December 31, 2022

What’s important to remember on the morning of January the First.

Some people like to say, “New Year’s doesn’t matter.”

On the other hand, some people like to say, “New Year, New me!”

Some people love New Year’s Resolutions.

Some people try them, and fail at keeping them within the first week or two.

Some people, like myself, don’t bother.

Some people mark the passing of time, for death can come without warning, life is precious, and this is a camp I set a tent up in. (Here’s the Buddhist Four Reminders for living each day fully).

Some people love to party, to get rowdy. To kiss a loved one at midnight, to sing Auld Lang Syne (I love it, here’s how to sing it, and what it means, which is important). That’s me, some years.

Some people love to watch the ball drop from the comfort of their couch, champagne in hand, and holler out into the cold night with all the other neighbors, howling like wolves 10! 9! 8!, 7! 6! 5! 4! 3! 2! 1! Happy New Yeeaaar! That’s me, on other years.

Whatever side of the fence we’re on, cynicism or exuberance, coziness or resolve…what’s important is to acknowledge the hard times so many of us had, this past year. To come together in helpful caring present eye-contactful community, this year. To care.

To make mindful needed changes that are based in our basic goodness, in who we are, not in trying to be “other,” “better,” which is based in a subtle self-aggression.

What’s important is to use this random meaningless demarcation of a year turning over a leaf mid-Winter…to remember to care.

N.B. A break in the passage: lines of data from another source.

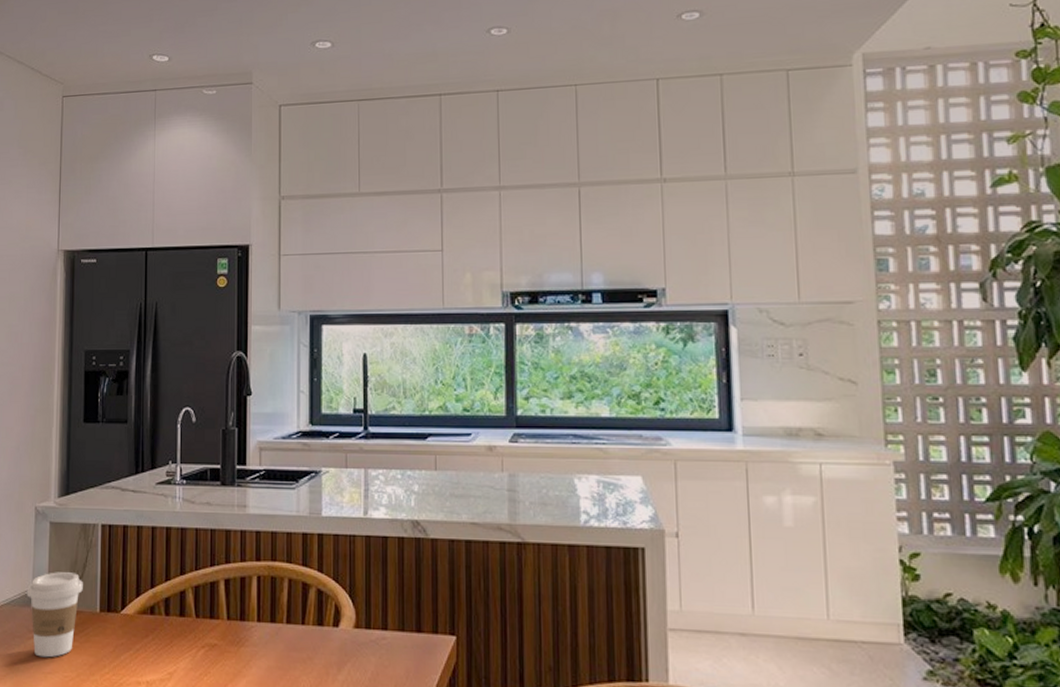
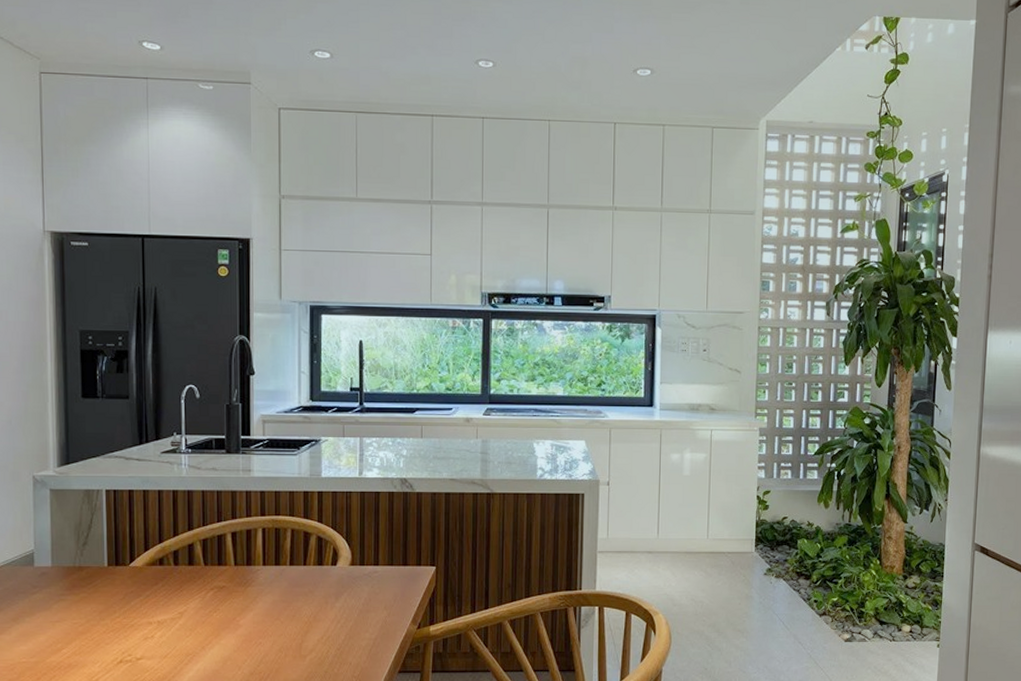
coffee cup: present [26,572,83,658] -> none [28,533,89,609]

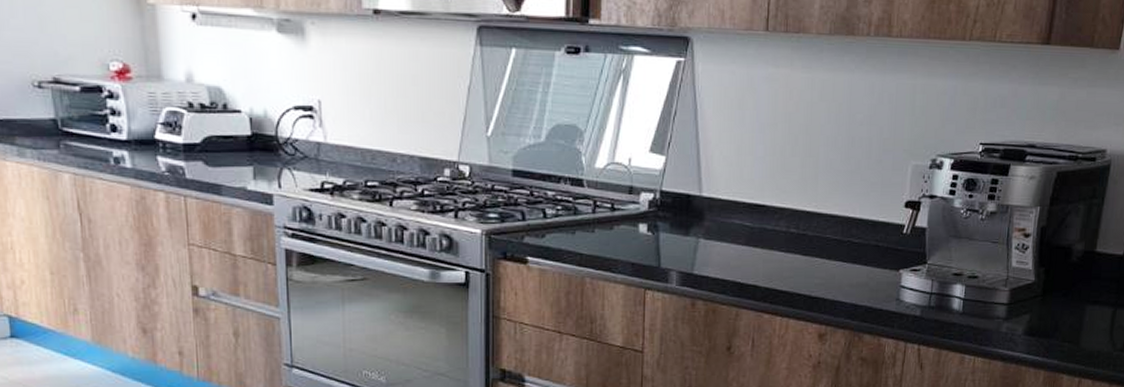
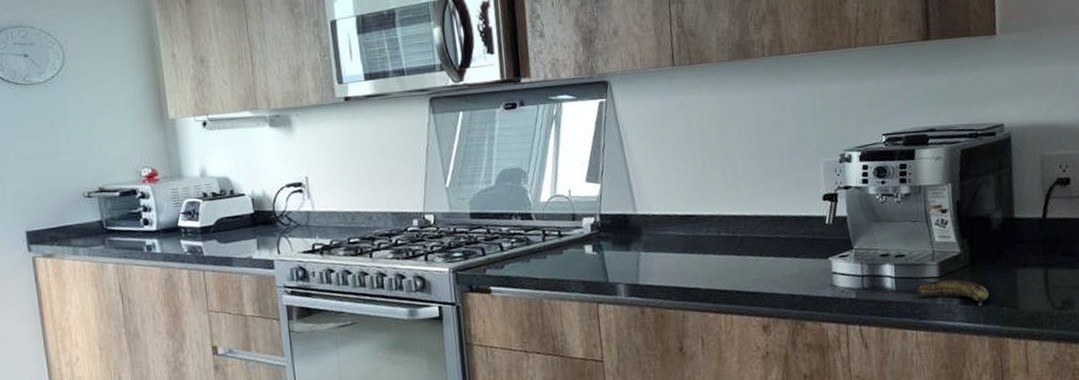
banana: none [981,307,1054,340] -> present [915,279,989,307]

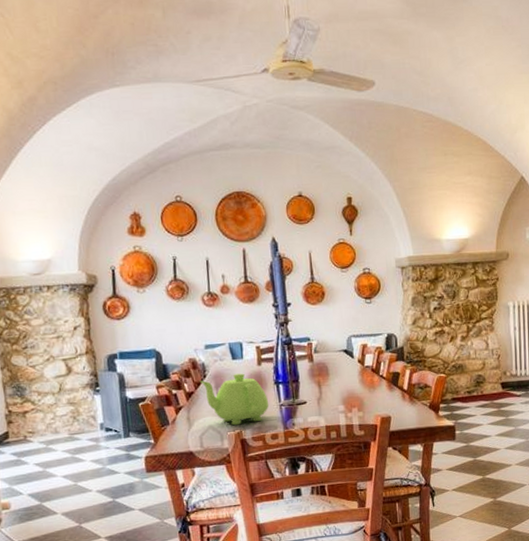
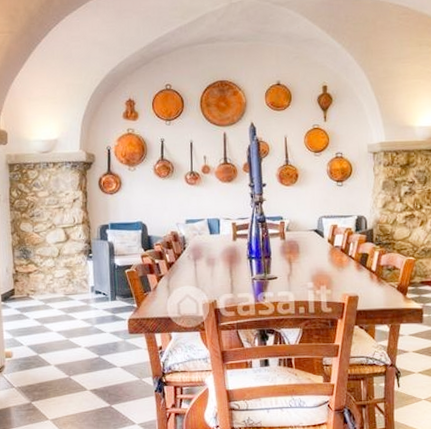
teapot: present [199,373,269,426] -> none [179,247,242,296]

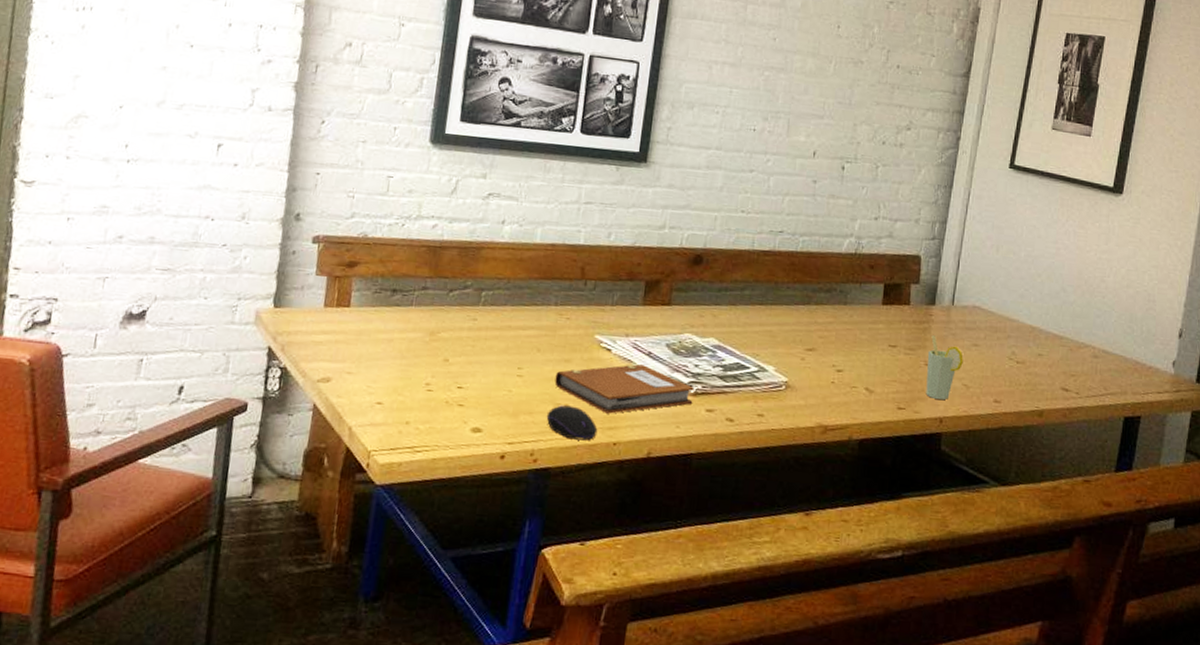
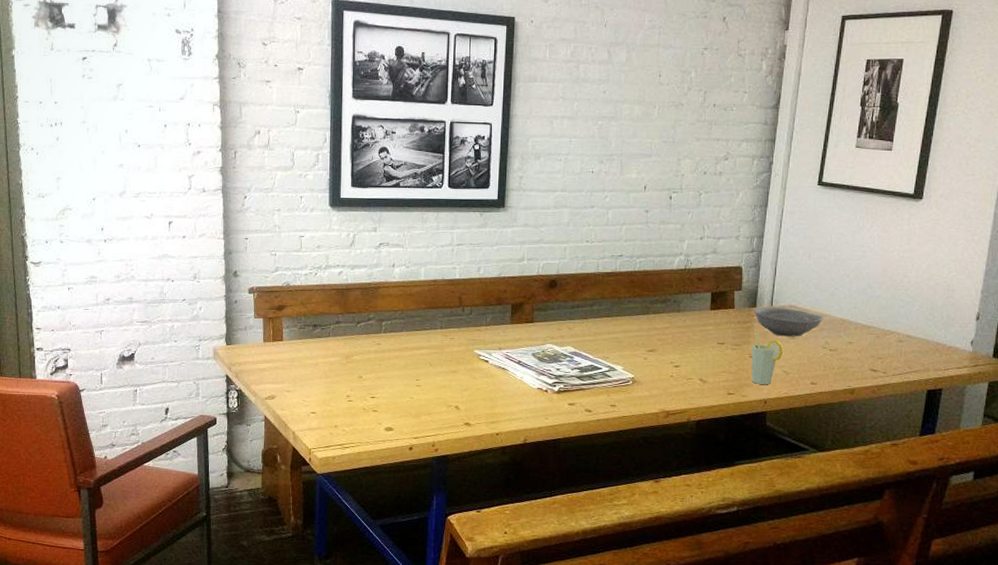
computer mouse: present [546,405,598,441] -> none [442,406,483,433]
notebook: present [554,364,695,414] -> none [446,371,558,411]
bowl: none [932,305,1011,344] -> present [754,306,824,337]

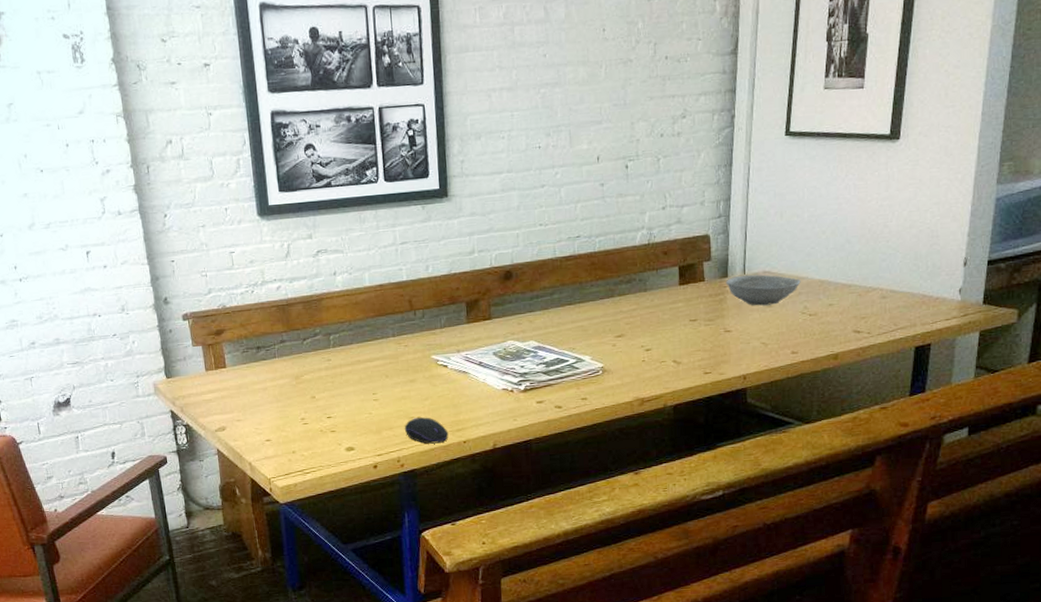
computer mouse: none [442,406,483,433] -> present [404,417,449,444]
cup: present [751,332,783,385] -> none [726,304,759,360]

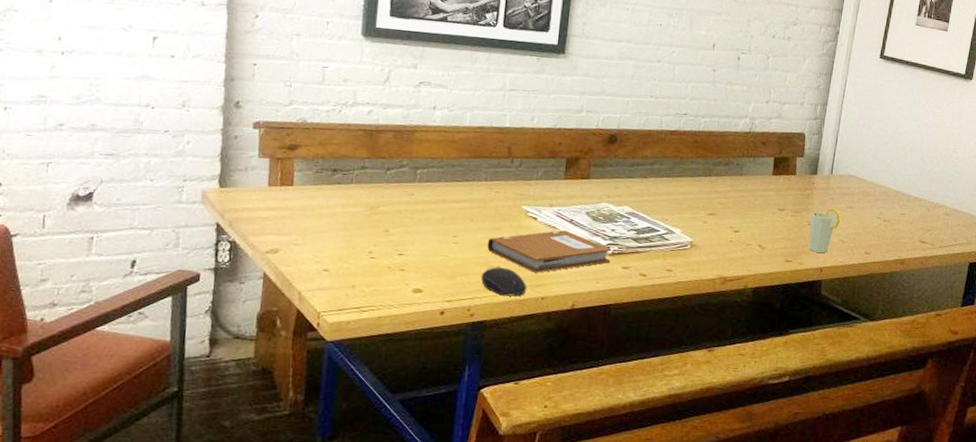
notebook: none [405,373,524,419] -> present [487,230,612,273]
bowl: present [726,274,801,306] -> none [814,175,880,207]
cup: none [726,304,759,360] -> present [809,200,840,254]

To take a fresh, deep breath. To try again. To reopen our hearts, to look backward and appreciate and learn, to look forward and chart a course.

To care about being good people, about trying, about healing, about climate crisis, about facts over social media comments, about equal rights for all, about animals, about plastic to-go culture, about our friends (text them, reach out), about those we may not think about as friends (baristas, waiters, the homeless, the dogwalker, the kindly old lady who plays backgammon—those who are a part of the fabric of our daily lives who we might take for granted), even about our enemies, once in awhile.